The effects that cancer and its treatments have on brain health are not well understood. To address this problem, researchers at the University of Texas in Austin are examining brain function with computerized tests and brain activity scans, all done remotely via videoconferencing to comply with social distancing guidelines.
The purpose of this study is to evaluate brain function associated with breast cancer chemotherapy. Information about brain function from healthy women is needed for comparison with women who have breast cancer.
Hormone therapies are routinely used to treat hormone-sensitive (ER+ and/or PR+) breast cancer. Researchers have developed online health programs designed to help women with early-stage breast cancer learn more about hormone therapy and how to enhance wellbeing.
The purpose of the My Journey Study is to compare two 8-week online health programs that have been developed to help women with early-stage breast cancer starting hormone therapy. Both programs include interactive health resources and videos. The researchers are interested in learning what aspects of these programs patients find beneficial.
The purpose of this study is to learn how a woman’s beliefs and values influence her decision to select a specific type of breast cancer surgery. The researchers will use what they learn to create a decision aid that doctors can use to talk with their patients about breast surgery options.
The purpose of this study is to evaluate a brief, game-like set of tests developed to measure changes in cognitive (mental) function. The test, called the Cogsuite Assessment, is designed to evaluate a person’s ability to organize and plan, initiate and stay focused on certain tasks, regulate their emotions, and process and interpret visual information. The tests also evaluate memory, motor function, and processing speed. This study is expected to help researchers design a test doctors can use to identify cognitive impairments in people who have been treated for cancer.
The research team needs both women who have been diagnosed with stage 0 (DCIS) to stage III breast cancer and women who have not had cancer to participate so the researchers can compare test results between the two groups.

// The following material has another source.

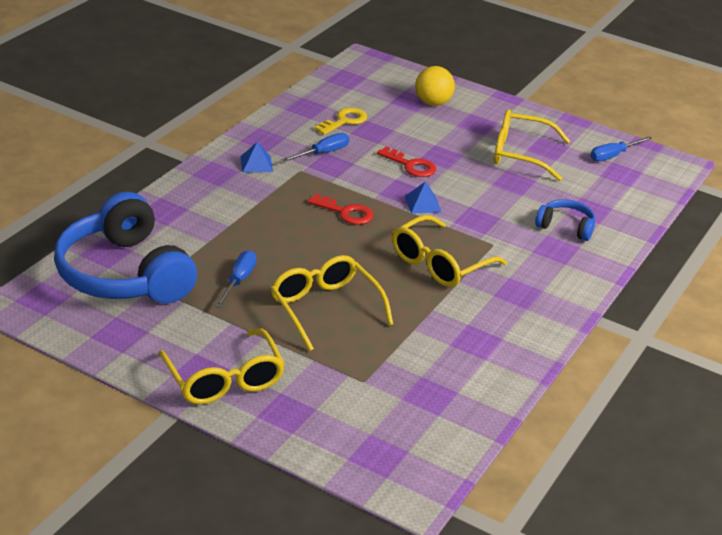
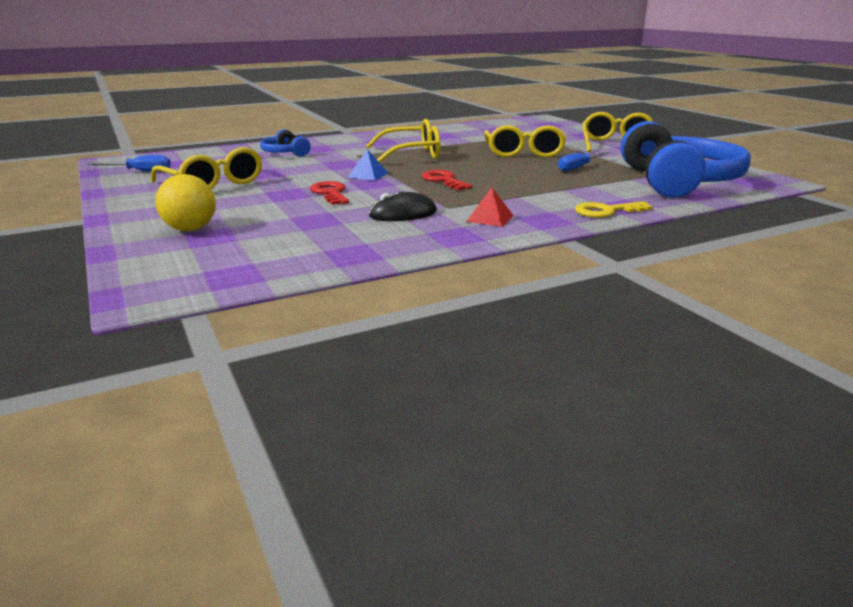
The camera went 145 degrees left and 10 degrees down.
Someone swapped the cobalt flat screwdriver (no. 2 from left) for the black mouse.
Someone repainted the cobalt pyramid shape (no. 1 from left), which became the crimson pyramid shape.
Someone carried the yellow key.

Breast cancer treatments may have an impact on how the brain processes information and emotions as well as on a person’s attention span and behavior. To better understand and measure these changes, researchers at Memorial Sloan Kettering Cancer Center developed a new thinking test called the Sensory-Attention-Executive (SAE) Battery. The research team needs women who have not had cancer to participate in a study that will evaluate whether these tests accurately capture how the brain may change over time.

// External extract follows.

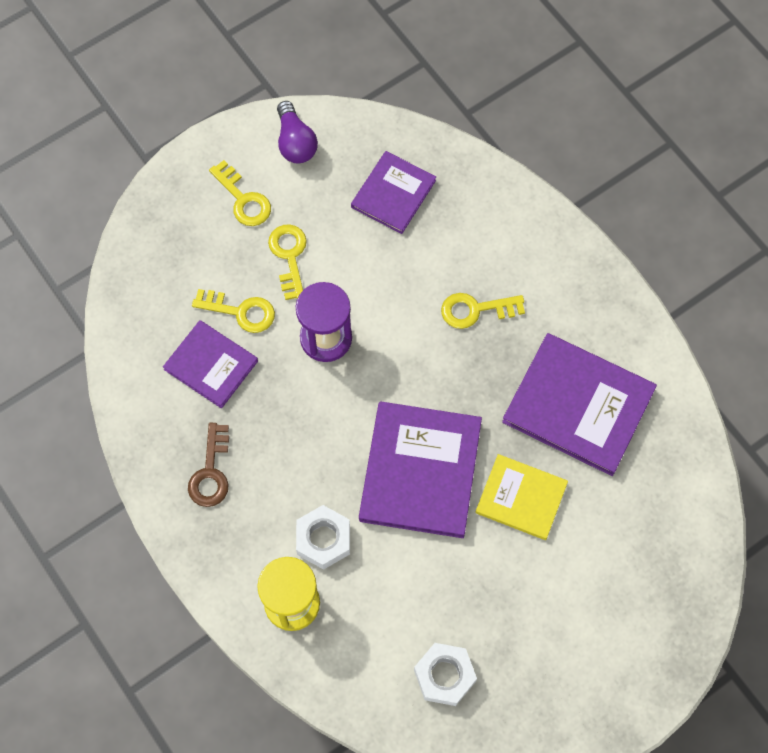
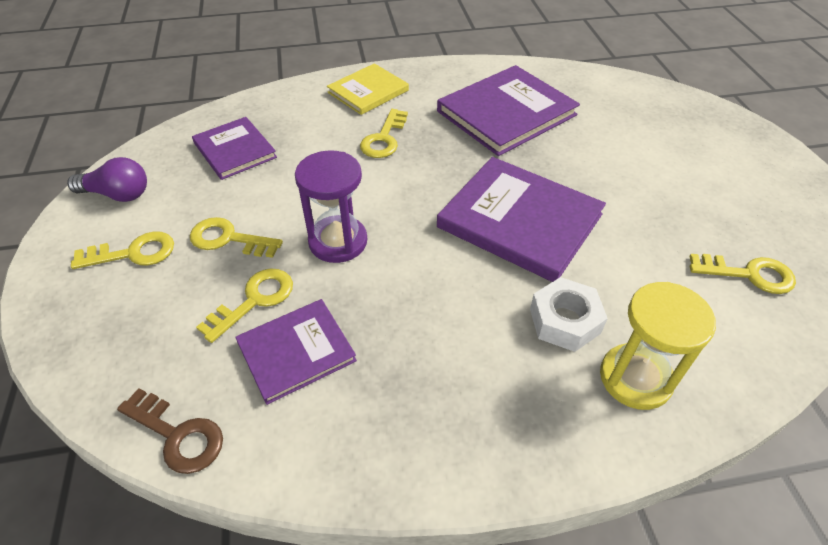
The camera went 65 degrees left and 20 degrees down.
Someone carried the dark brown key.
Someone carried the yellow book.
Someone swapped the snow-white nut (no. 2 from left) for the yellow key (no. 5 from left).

Some people live for many years following a metastatic breast cancer diagnosis. To gain insight into why, researchers want to learn more about the medical history and health habits of women and men living with metastatic breast cancer. If you take part in this study, you will complete an online survey that will ask you questions about diet, exercise, health behaviors and medical care. Some participants who fill out the survey will also be invited to participate in an optional sub-study, which includes a medical record review, a blood or saliva sample, and tumor analysis. Findings from the survey and optional sub-study may help the research team discover how to help people live longer after a diagnosis of metastatic breast cancer.
Women receive mixed messages about what type of breast cancer screening they should have and how often they should have mammograms. The WISDOM Study compares the routine, annual mammogram schedule to a personalized screening schedule based on a woman’s individual risk factors. The goal of the study is to determine the best way to use mammograms to improve breast cancer screening while reducing the number of call backs, false alarms, and biopsies for women who do not have breast cancer.